● **Directions for this task**: Your answer must be the records below repeated word for word, with no pictures in it.

● **Records for the exercise**:
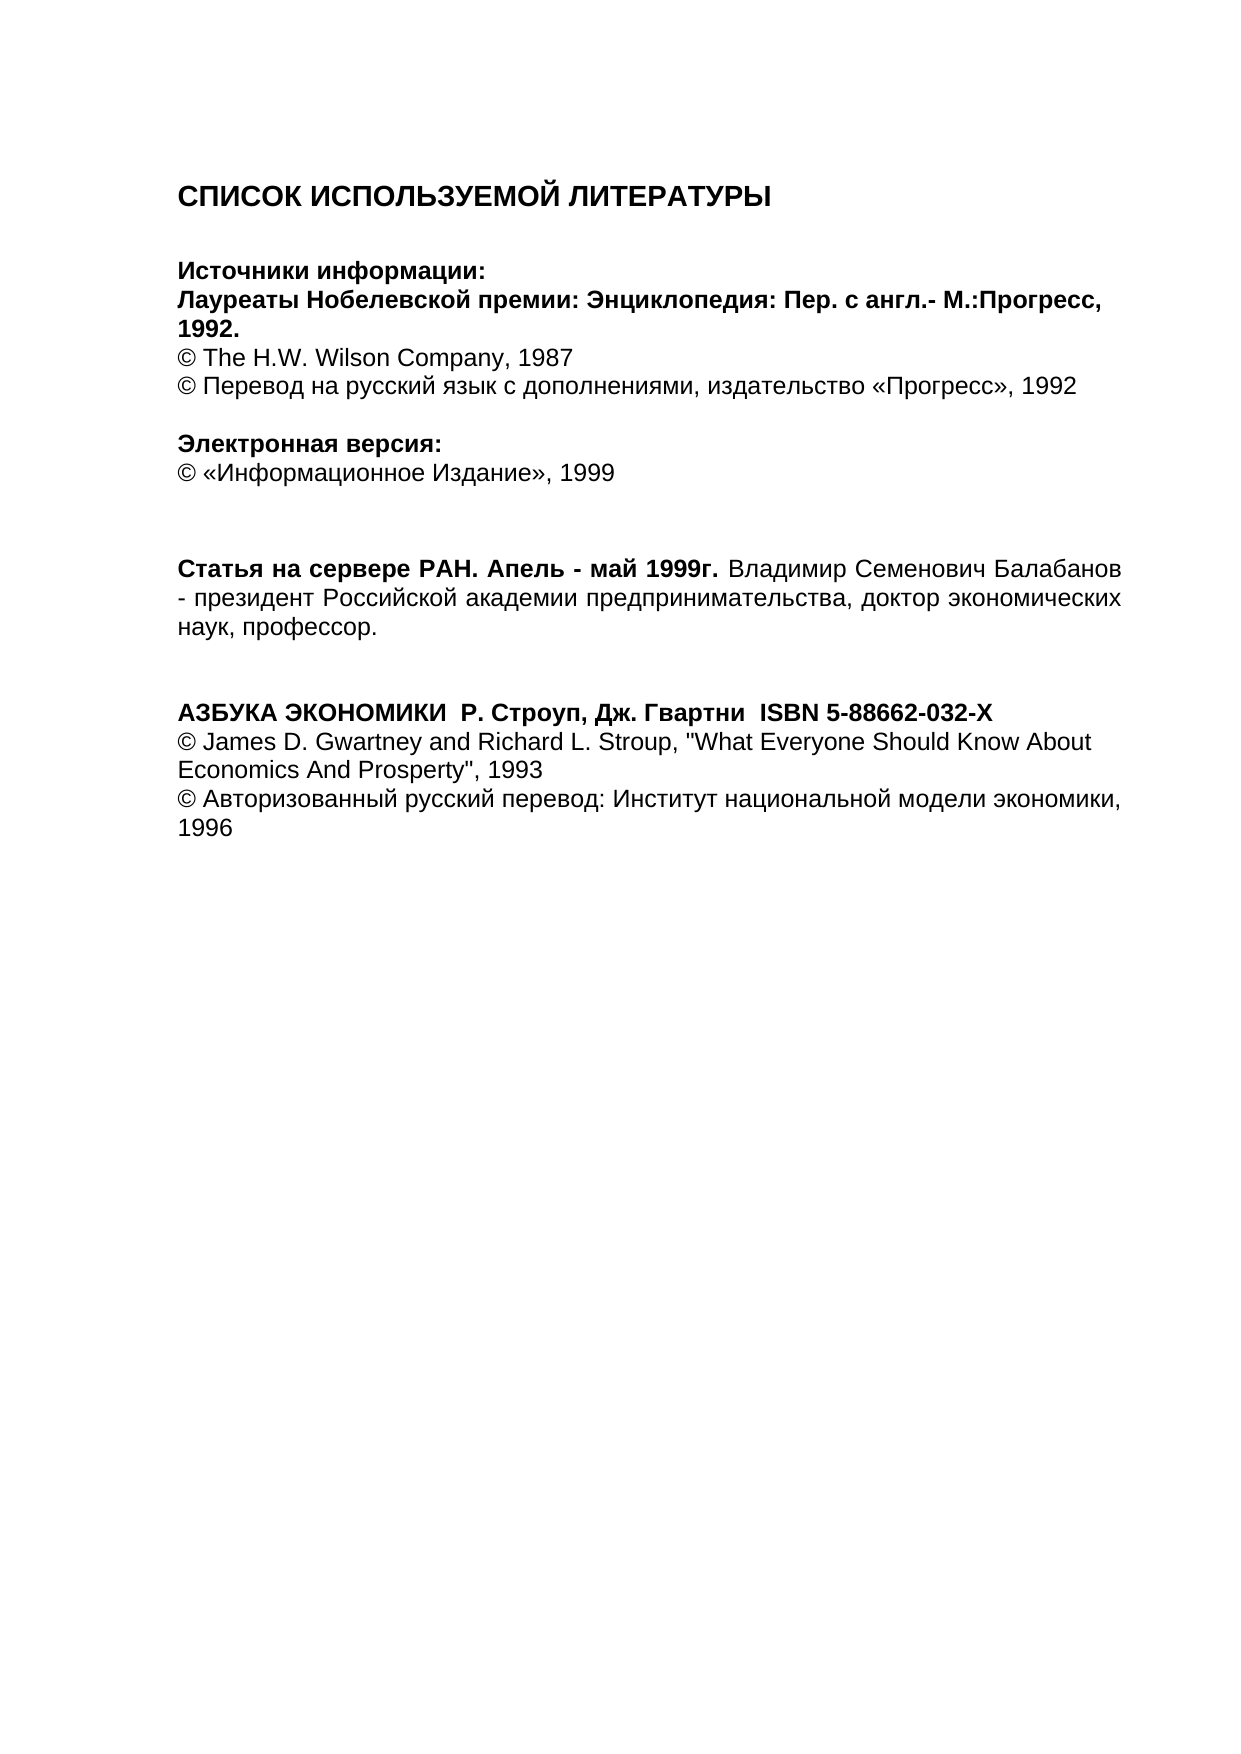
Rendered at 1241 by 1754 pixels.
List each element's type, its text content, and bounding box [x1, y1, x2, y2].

text Статья на сервере РАН. Апель - май 1999г. Владимир Семенович Балабанов - президент Российской академии предпринимательства, доктор экономических наук, профессор. [177, 554, 1122, 640]
text Источники информации: Лауреаты Нобелевской премии: Энциклопедия: Пер. с англ.- М.:Прогресс, 1992. © The H.W. Wilson Company, 1987 © Перевод на русский язык с дополнениями, издательство «Прогресс», 1992 Электронная версия: © «Информационное Издание», 1999 [177, 256, 1122, 486]
text © James D. Gwartney and Richard L. Stroup, "What Everyone Should Know About Economics And Prosperty", 1993 [177, 727, 1122, 784]
text СПИСОК ИСПОЛЬЗУЕМОЙ ЛИТЕРАТУРЫ [177, 179, 1122, 212]
text АЗБУКА ЭКОНОМИКИ Р. Строуп, Дж. Гвартни ISBN 5-88662-032-X [177, 698, 1122, 727]
text © Авторизованный русский перевод: Институт национальной модели экономики, 1996 [177, 784, 1122, 842]
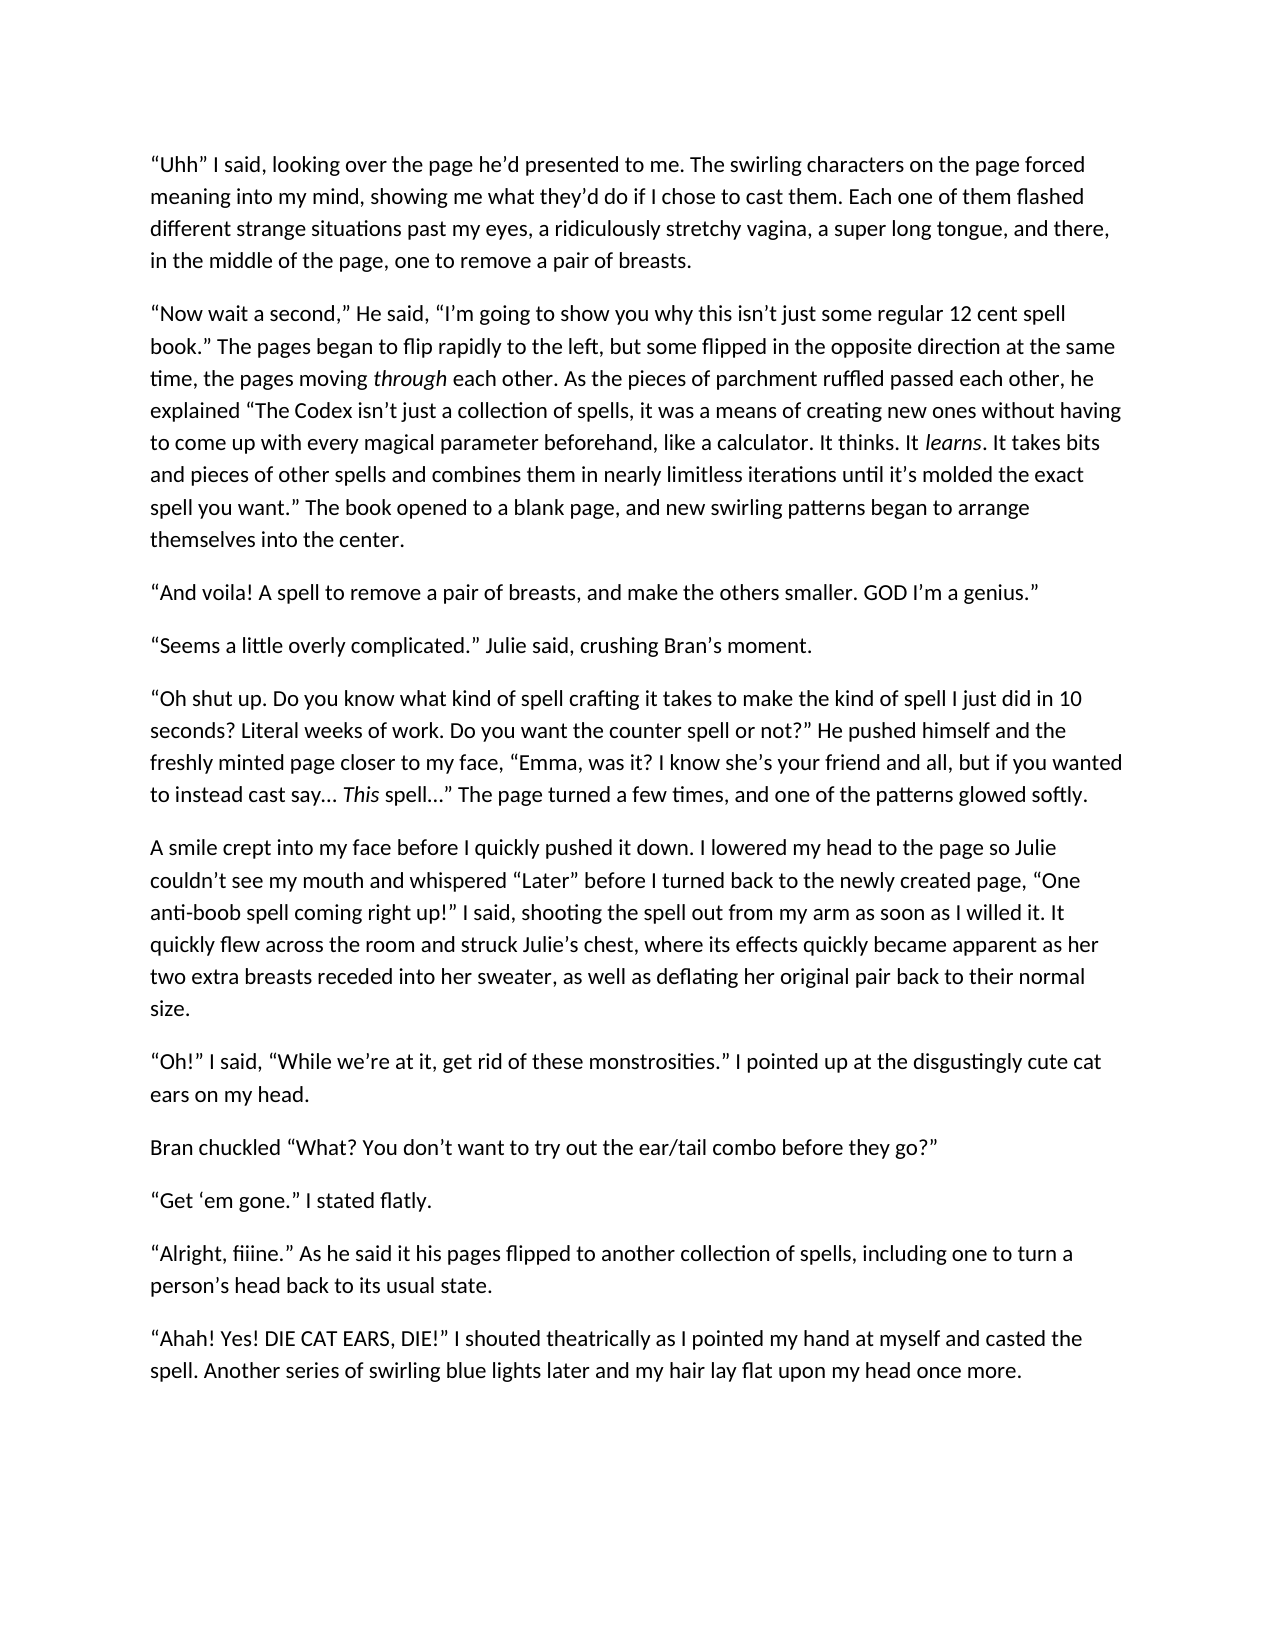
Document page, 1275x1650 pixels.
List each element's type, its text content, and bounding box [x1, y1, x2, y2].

text A smile crept into my face before I quickly pushed it down. I lowered my head to the page so Julie couldn’t see my mouth and whispered “Later” before I turned back to the newly created page, “One anti-boob spell coming right up!” I said, shooting the spell out from my arm as soon as I willed it. It quickly flew across the room and struck Julie’s chest, where its effects quickly became apparent as her two extra breasts receded into her sweater, as well as deflating her original pair back to their normal size. [150, 833, 1125, 1022]
text “Oh!” I said, “While we’re at it, get rid of these monstrosities.” I pointed up at the disgustingly cute cat ears on my head. [150, 1047, 1125, 1108]
text “Seems a little overly complicated.” Julie said, crushing Bran’s moment. [150, 631, 1125, 659]
text “Oh shut up. Do you know what kind of spell crafting it takes to make the kind of spell I just did in 10 seconds? Literal weeks of work. Do you want the counter spell or not?” He pushed himself and the freshly minted page closer to my face, “Emma, was it? I know she’s your friend and all, but if you wanted to instead cast say… This spell…” The page turned a few times, and one of the patterns glowed softly. [150, 684, 1125, 808]
text “Alright, fiiine.” As he said it his pages flipped to another collection of spells, including one to turn a person’s head back to its usual state. [150, 1239, 1125, 1299]
text Bran chuckled “What? You don’t want to try out the ear/tail combo before they go?” [150, 1133, 1125, 1161]
text “And voila! A spell to remove a pair of breasts, and make the others smaller. GOD I’m a genius.” [150, 578, 1125, 606]
text “Ahah! Yes! DIE CAT EARS, DIE!” I shouted theatrically as I pointed my hand at myself and casted the spell. Another series of swirling blue lights later and my hair lay flat upon my head once more. [150, 1324, 1125, 1384]
text “Now wait a second,” He said, “I’m going to show you why this isn’t just some regular 12 cent spell book.” The pages began to flip rapidly to the left, but some flipped in the opposite direction at the same time, the pages moving through each other. As the pieces of parchment ruffled passed each other, he explained “The Codex isn’t just a collection of spells, it was a means of creating new ones without having to come up with every magical parameter beforehand, like a calculator. It thinks. It learns. It takes bits and pieces of other spells and combines them in nearly limitless iterations until it’s molded the exact spell you want.” The book opened to a blank page, and new swirling patterns began to arrange themselves into the center. [150, 299, 1125, 553]
text “Get ‘em gone.” I stated flatly. [150, 1186, 1125, 1214]
text “Uhh” I said, looking over the page he’d presented to me. The swirling characters on the page forced meaning into my mind, showing me what they’d do if I chose to cast them. Each one of them flashed different strange situations past my eyes, a ridiculously stretchy vagina, a super long tongue, and there, in the middle of the page, one to remove a pair of breasts. [150, 150, 1125, 274]
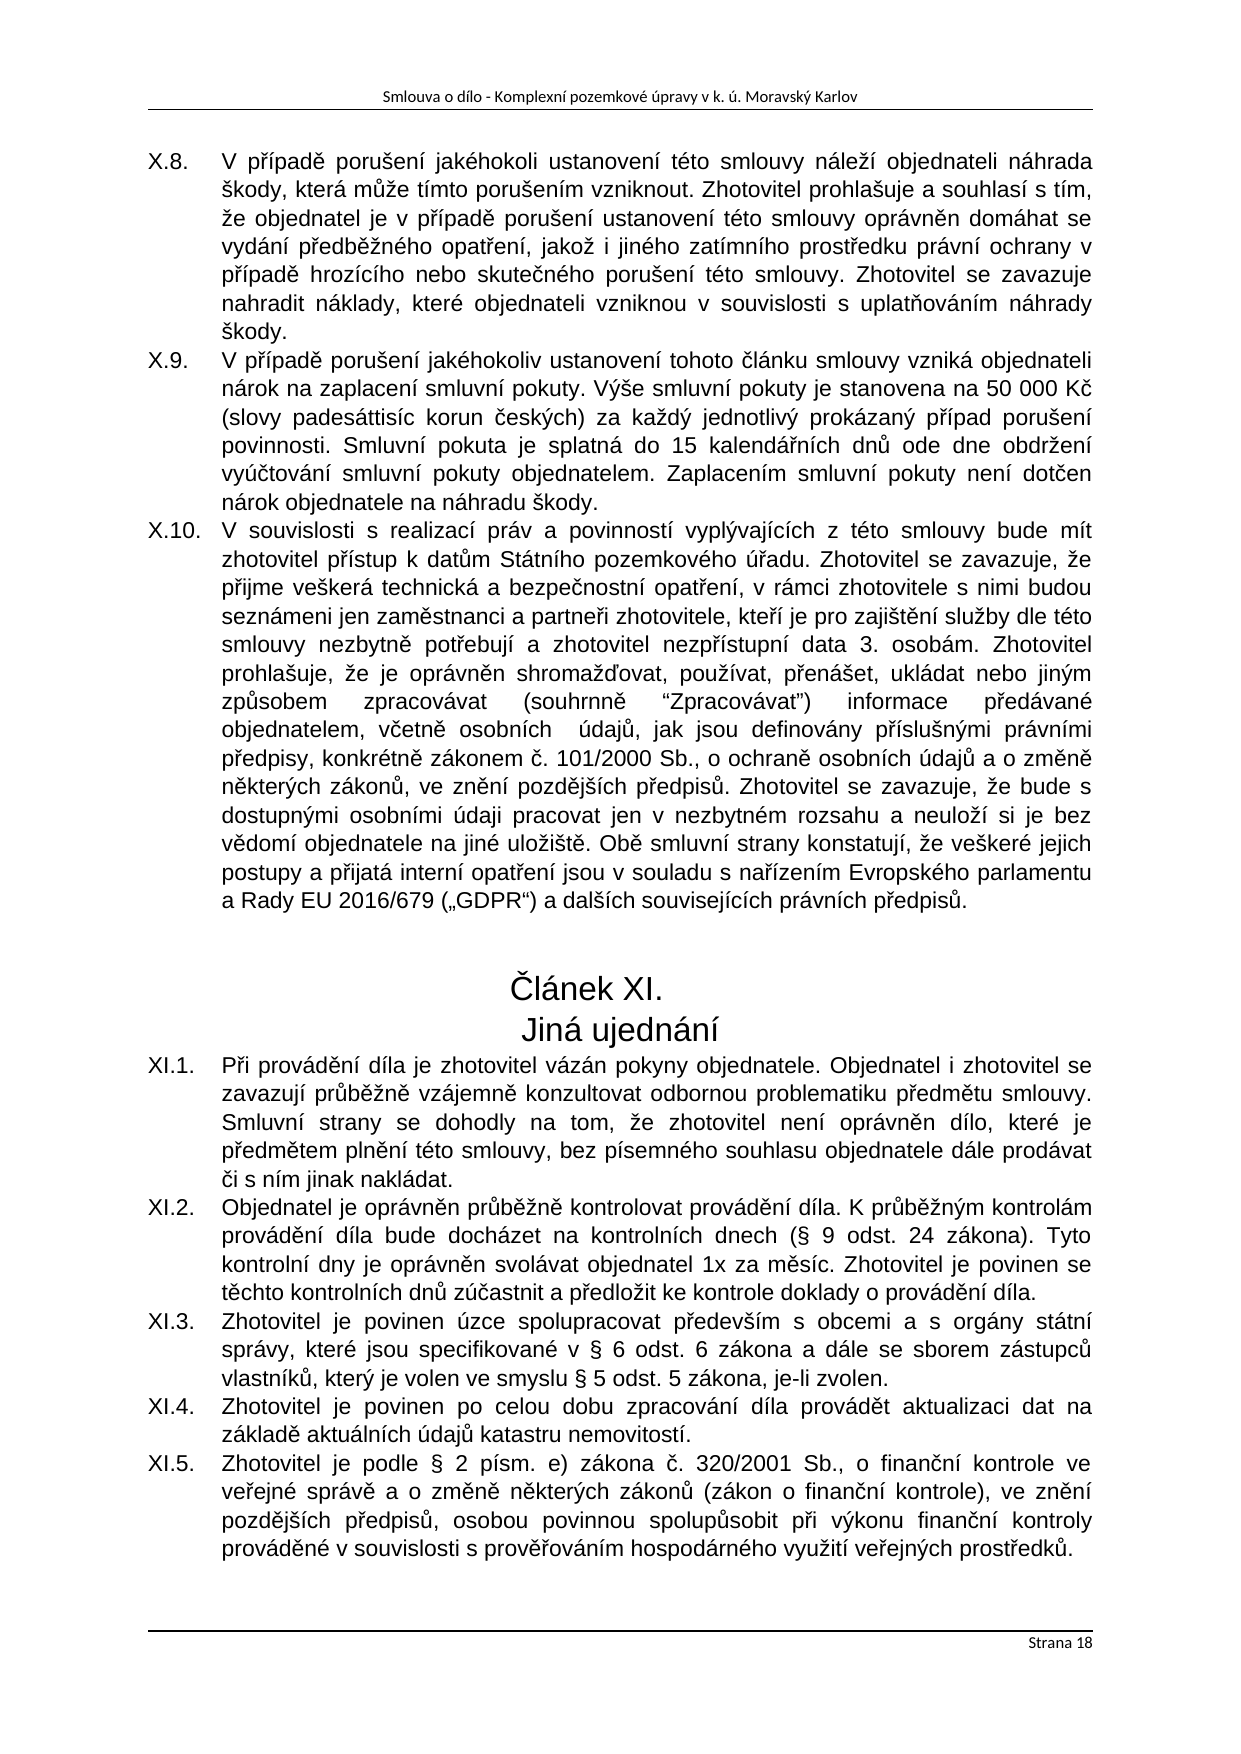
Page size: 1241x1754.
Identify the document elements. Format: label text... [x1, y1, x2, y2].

● **Output**:
Rendered at 1241 by 1754 pixels.
List each element's type, its text content, and bounding box [x1, y1, x2, y2].

text Статья на сервере РАН. Апель - май 1999г. Владимир Семенович Балабанов - президент Российской академии предпринимательства, доктор экономических наук, профессор. [177, 554, 1122, 640]
text Источники информации: Лауреаты Нобелевской премии: Энциклопедия: Пер. с англ.- М.:Прогресс, 1992. © The H.W. Wilson Company, 1987 © Перевод на русский язык с дополнениями, издательство «Прогресс», 1992 Электронная версия: © «Информационное Издание», 1999 [177, 256, 1122, 486]
text © James D. Gwartney and Richard L. Stroup, "What Everyone Should Know About Economics And Prosperty", 1993 [177, 727, 1122, 784]
text СПИСОК ИСПОЛЬЗУЕМОЙ ЛИТЕРАТУРЫ [177, 179, 1122, 212]
text АЗБУКА ЭКОНОМИКИ Р. Строуп, Дж. Гвартни ISBN 5-88662-032-X [177, 698, 1122, 727]
text © Авторизованный русский перевод: Институт национальной модели экономики, 1996 [177, 784, 1122, 842]
Document page, 1275x1650 pixels.
List each element's type, its text content, and bounding box [x1, y1, x2, y2].

text A smile crept into my face before I quickly pushed it down. I lowered my head to the page so Julie couldn’t see my mouth and whispered “Later” before I turned back to the newly created page, “One anti-boob spell coming right up!” I said, shooting the spell out from my arm as soon as I willed it. It quickly flew across the room and struck Julie’s chest, where its effects quickly became apparent as her two extra breasts receded into her sweater, as well as deflating her original pair back to their normal size. [150, 833, 1125, 1022]
text “Oh!” I said, “While we’re at it, get rid of these monstrosities.” I pointed up at the disgustingly cute cat ears on my head. [150, 1047, 1125, 1108]
text “Seems a little overly complicated.” Julie said, crushing Bran’s moment. [150, 631, 1125, 659]
text “Oh shut up. Do you know what kind of spell crafting it takes to make the kind of spell I just did in 10 seconds? Literal weeks of work. Do you want the counter spell or not?” He pushed himself and the freshly minted page closer to my face, “Emma, was it? I know she’s your friend and all, but if you wanted to instead cast say… This spell…” The page turned a few times, and one of the patterns glowed softly. [150, 684, 1125, 808]
text “Alright, fiiine.” As he said it his pages flipped to another collection of spells, including one to turn a person’s head back to its usual state. [150, 1239, 1125, 1299]
text Bran chuckled “What? You don’t want to try out the ear/tail combo before they go?” [150, 1133, 1125, 1161]
text “And voila! A spell to remove a pair of breasts, and make the others smaller. GOD I’m a genius.” [150, 578, 1125, 606]
text “Ahah! Yes! DIE CAT EARS, DIE!” I shouted theatrically as I pointed my hand at myself and casted the spell. Another series of swirling blue lights later and my hair lay flat upon my head once more. [150, 1324, 1125, 1384]
text “Now wait a second,” He said, “I’m going to show you why this isn’t just some regular 12 cent spell book.” The pages began to flip rapidly to the left, but some flipped in the opposite direction at the same time, the pages moving through each other. As the pieces of parchment ruffled passed each other, he explained “The Codex isn’t just a collection of spells, it was a means of creating new ones without having to come up with every magical parameter beforehand, like a calculator. It thinks. It learns. It takes bits and pieces of other spells and combines them in nearly limitless iterations until it’s molded the exact spell you want.” The book opened to a blank page, and new swirling patterns began to arrange themselves into the center. [150, 299, 1125, 553]
text “Get ‘em gone.” I stated flatly. [150, 1186, 1125, 1214]
text “Uhh” I said, looking over the page he’d presented to me. The swirling characters on the page forced meaning into my mind, showing me what they’d do if I chose to cast them. Each one of them flashed different strange situations past my eyes, a ridiculously stretchy vagina, a super long tongue, and there, in the middle of the page, one to remove a pair of breasts. [150, 150, 1125, 274]
Page size: 1241x1754.
Identify the document elements. Format: label text... [x1, y1, x2, y2].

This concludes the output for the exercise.